Les Etats-Unis et un certain nombre de pays européens ont lancé une campagne de pression afin que les autres nations se joignent à eux pour appeler l’Iran à commencer les négociations sur la crise nucléaire, alors que le Conseil des gouverneurs de l’Agence internationale de l’énergie atomique (AIEA) commence une réunion lundi à Vienne.

La semaine dernière, le Haut représentant pour la politique étrangère de l’Union européenne, Javier Solana, a présenté un ensemble de mesures proposées par six pays (Grande-Bretagne, Chine, France, Russie et Etats-Unis et l’Allemagne) si l’Iran suspend ses activités d’enrichissement d’uranium.

Un document présentant la position des Etats-Unis indique que les six « ont convenu de poursuivre les mesures, y compris au Conseil de sécurité de l’ONU pour faire pression sur le régime iranien en vue d’un changement » si l’Iran rejetait l’offre.

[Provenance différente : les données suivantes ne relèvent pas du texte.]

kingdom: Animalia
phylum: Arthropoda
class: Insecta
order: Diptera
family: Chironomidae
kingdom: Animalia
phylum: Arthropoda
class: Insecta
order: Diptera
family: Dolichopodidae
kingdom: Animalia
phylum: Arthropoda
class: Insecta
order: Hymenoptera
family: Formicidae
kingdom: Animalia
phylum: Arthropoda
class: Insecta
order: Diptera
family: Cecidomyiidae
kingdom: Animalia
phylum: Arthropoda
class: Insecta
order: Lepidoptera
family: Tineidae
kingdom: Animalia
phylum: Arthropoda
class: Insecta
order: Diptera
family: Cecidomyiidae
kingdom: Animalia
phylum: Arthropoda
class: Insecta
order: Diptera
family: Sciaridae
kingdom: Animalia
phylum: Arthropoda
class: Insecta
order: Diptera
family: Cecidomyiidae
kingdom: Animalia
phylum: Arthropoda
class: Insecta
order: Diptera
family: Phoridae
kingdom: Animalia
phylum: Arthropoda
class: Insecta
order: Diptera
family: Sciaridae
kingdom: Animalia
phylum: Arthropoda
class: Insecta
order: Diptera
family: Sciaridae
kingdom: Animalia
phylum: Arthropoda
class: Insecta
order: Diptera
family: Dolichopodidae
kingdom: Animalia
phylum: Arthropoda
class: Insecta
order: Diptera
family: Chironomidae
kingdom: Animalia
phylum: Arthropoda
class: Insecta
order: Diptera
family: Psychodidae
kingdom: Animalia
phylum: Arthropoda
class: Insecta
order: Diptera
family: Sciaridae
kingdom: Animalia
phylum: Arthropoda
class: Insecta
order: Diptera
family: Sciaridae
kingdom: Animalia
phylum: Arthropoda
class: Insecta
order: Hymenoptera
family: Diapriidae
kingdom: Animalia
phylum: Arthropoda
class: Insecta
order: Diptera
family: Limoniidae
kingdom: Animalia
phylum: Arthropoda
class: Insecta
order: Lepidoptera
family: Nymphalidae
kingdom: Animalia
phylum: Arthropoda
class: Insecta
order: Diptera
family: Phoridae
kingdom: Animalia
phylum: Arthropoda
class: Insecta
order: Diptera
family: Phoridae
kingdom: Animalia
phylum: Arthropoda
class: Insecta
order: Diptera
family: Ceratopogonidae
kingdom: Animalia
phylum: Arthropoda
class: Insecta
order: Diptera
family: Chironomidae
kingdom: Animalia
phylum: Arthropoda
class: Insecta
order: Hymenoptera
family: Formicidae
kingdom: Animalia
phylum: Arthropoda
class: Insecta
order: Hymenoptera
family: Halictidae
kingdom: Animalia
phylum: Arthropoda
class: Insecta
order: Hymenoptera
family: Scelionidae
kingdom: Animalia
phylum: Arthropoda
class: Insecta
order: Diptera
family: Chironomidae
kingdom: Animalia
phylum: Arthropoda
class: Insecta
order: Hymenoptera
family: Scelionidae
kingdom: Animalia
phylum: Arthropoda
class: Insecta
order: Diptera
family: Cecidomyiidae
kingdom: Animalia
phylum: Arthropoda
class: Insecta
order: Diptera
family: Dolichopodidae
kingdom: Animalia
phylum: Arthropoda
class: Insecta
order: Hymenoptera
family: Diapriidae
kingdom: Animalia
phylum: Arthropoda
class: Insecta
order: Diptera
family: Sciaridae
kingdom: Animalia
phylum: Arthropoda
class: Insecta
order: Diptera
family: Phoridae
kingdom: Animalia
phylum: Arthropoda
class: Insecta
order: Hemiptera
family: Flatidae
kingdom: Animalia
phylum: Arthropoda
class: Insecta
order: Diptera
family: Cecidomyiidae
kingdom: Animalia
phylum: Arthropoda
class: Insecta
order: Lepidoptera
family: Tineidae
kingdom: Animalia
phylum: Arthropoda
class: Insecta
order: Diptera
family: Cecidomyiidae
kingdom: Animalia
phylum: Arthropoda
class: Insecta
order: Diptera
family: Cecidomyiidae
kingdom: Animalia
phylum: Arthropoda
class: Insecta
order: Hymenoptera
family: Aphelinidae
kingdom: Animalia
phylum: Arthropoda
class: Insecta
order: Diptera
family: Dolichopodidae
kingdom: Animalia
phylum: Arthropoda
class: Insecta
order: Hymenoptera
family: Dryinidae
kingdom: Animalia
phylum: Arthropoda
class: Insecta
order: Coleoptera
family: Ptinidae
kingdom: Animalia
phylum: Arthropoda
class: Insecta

La suspension totale des activités d’enrichissement et de retraitement est « essentielle si l’Iran veut gagner la confiance internationale », précise le document.

Un autre document publié par la Grande-Bretagne, la France et l’ Allemagne affirme que « le Conseil de sécurité n’aura d’autre choix que celui d’augmenter ses pressions sur l’Iran » si Téhéran reste provocateur.

L’Iran a annoncé lundi avant la réunion de l’AIEA qu’il ne ferait pas de compromis sur son droit à enrichir de l’uranium.

L’envoyé de l’Iran à l’AIEA, Ali Asghar Soltanieh, avait appelé l’AIEA à éviter les déclarations politiques pouvant nuire à une solution diplomatique.

Au cours de cette semaine de réunion, l’AIEA va débattre de l’ Iran mais n’adoptera aucune résolution de manière à éviter toute contrariété diplomatique pendant que l’Iran étudie les propositions visant à résoudre la crise, ont indiqué des diplomates.